Saved entries
———
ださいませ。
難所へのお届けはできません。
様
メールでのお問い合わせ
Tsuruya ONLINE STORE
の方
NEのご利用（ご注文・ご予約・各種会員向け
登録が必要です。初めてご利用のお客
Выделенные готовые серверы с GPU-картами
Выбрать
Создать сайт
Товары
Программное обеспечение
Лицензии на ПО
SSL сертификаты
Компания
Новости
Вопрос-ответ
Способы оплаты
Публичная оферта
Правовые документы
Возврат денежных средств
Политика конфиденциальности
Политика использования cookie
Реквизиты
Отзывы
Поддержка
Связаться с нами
———
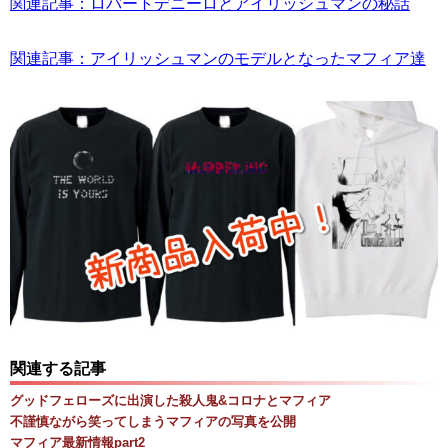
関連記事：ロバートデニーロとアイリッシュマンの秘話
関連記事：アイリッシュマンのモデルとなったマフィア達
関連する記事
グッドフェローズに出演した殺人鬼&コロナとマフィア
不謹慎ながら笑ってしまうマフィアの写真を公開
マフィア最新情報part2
———
Requirement
Update the entries from the line containing "関連記事：ロバートデニーロとアイリッシュマンの秘話" down through the line containing "マフィア最新情報part2", replacing "マフィア" with "ギャング" and leaving everything else unchanged. Give back only those lines.

Answer to this exercise
関連記事：ロバートデニーロとアイリッシュマンの秘話
関連記事：アイリッシュマンのモデルとなったギャング達
関連する記事
グッドフェローズに出演した殺人鬼&コロナとギャング
不謹慎ながら笑ってしまうギャングの写真を公開
ギャング最新情報part2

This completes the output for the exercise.